A partir du XVIIIème, les autorités tsaristes eurent une attitude hostile envers les uniates et l'Église gréco-catholique sur le territoire qu'ils administraient. L'Eglise fut formellement interdite au XIXe siècle. A l'opposé, les uniates qui vivaient au sein de l'Empire austro-hongrois, puis, après la Première Guerre mondiale, en Pologne, ne furent pas inquiétés.

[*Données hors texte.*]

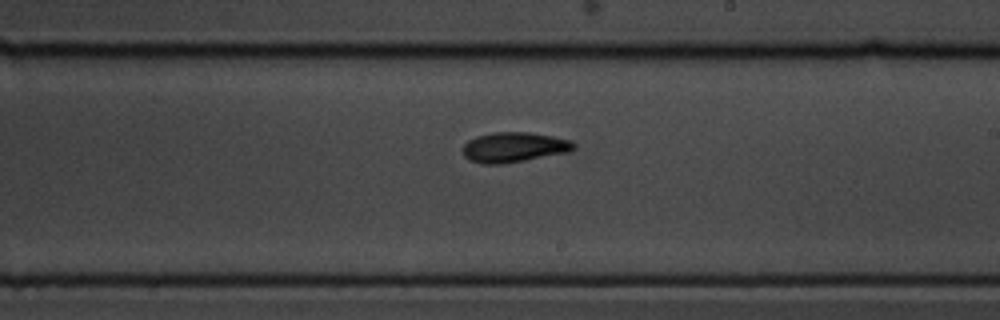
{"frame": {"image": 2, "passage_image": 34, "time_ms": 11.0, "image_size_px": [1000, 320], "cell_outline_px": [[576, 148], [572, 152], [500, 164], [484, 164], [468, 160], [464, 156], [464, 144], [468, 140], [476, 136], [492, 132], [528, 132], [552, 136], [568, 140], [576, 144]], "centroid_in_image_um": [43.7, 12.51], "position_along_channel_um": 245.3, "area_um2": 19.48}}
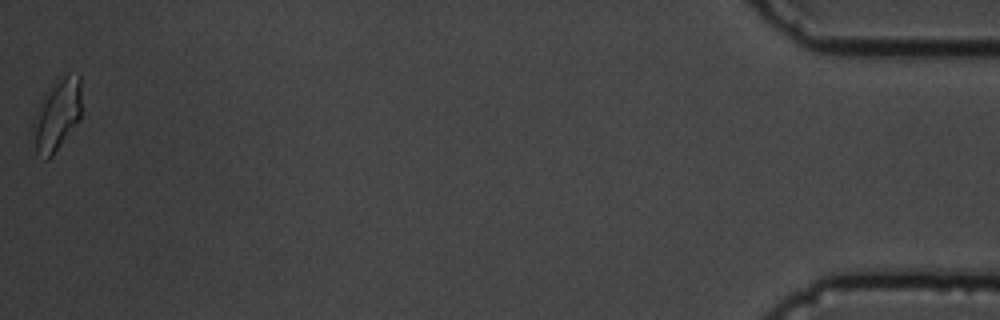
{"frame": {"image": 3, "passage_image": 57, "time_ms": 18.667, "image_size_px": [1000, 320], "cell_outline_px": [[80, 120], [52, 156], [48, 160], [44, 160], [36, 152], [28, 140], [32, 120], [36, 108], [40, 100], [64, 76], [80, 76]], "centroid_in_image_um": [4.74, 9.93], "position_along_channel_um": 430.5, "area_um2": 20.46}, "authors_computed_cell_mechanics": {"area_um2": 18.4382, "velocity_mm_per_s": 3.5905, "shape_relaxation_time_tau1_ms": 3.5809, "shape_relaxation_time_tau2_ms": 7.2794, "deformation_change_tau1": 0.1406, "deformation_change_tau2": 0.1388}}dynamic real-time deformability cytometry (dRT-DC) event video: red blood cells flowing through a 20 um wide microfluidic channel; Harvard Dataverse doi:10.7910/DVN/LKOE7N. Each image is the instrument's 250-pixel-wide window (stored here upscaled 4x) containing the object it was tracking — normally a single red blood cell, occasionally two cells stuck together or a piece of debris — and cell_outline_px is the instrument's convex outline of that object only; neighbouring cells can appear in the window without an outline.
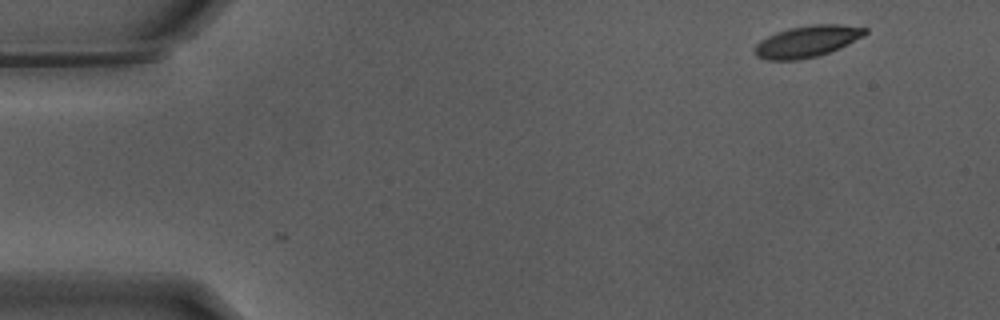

En 1946, après l'intégration de l'Ukraine occidentale à l'URSS, l'Église gréco-catholique fut officiellement abolie à la suite d'un pseudo-concile manipulé par le pouvoir communiste et ses fidèles rattachés de force à l'Église orthodoxe russe. Un millier de prêtres qui refusèrent de se convertir furent internés ou exécutés et les églises catholiques furent affectées au culte orthodoxe. C'est clandestinement que l'Église dut continuer à vivre. Des membres du clergé administraient les sacrements secrètement, tandis que des messes étaient célébraient dans les bois ou dans des demeures privées. Le Vatican ne cessa pas de combattre en faveur des uniates. En 1963, à la demande du pape Jean XXIII, Mgr Slipy, le chef de l'Église gréco-catholique, fut expulsé à Rome, après dix-sept ans de détention. C'est en exil qu'il dirigea l'Église et continua son œuvre parmi les communautés de l'émigration.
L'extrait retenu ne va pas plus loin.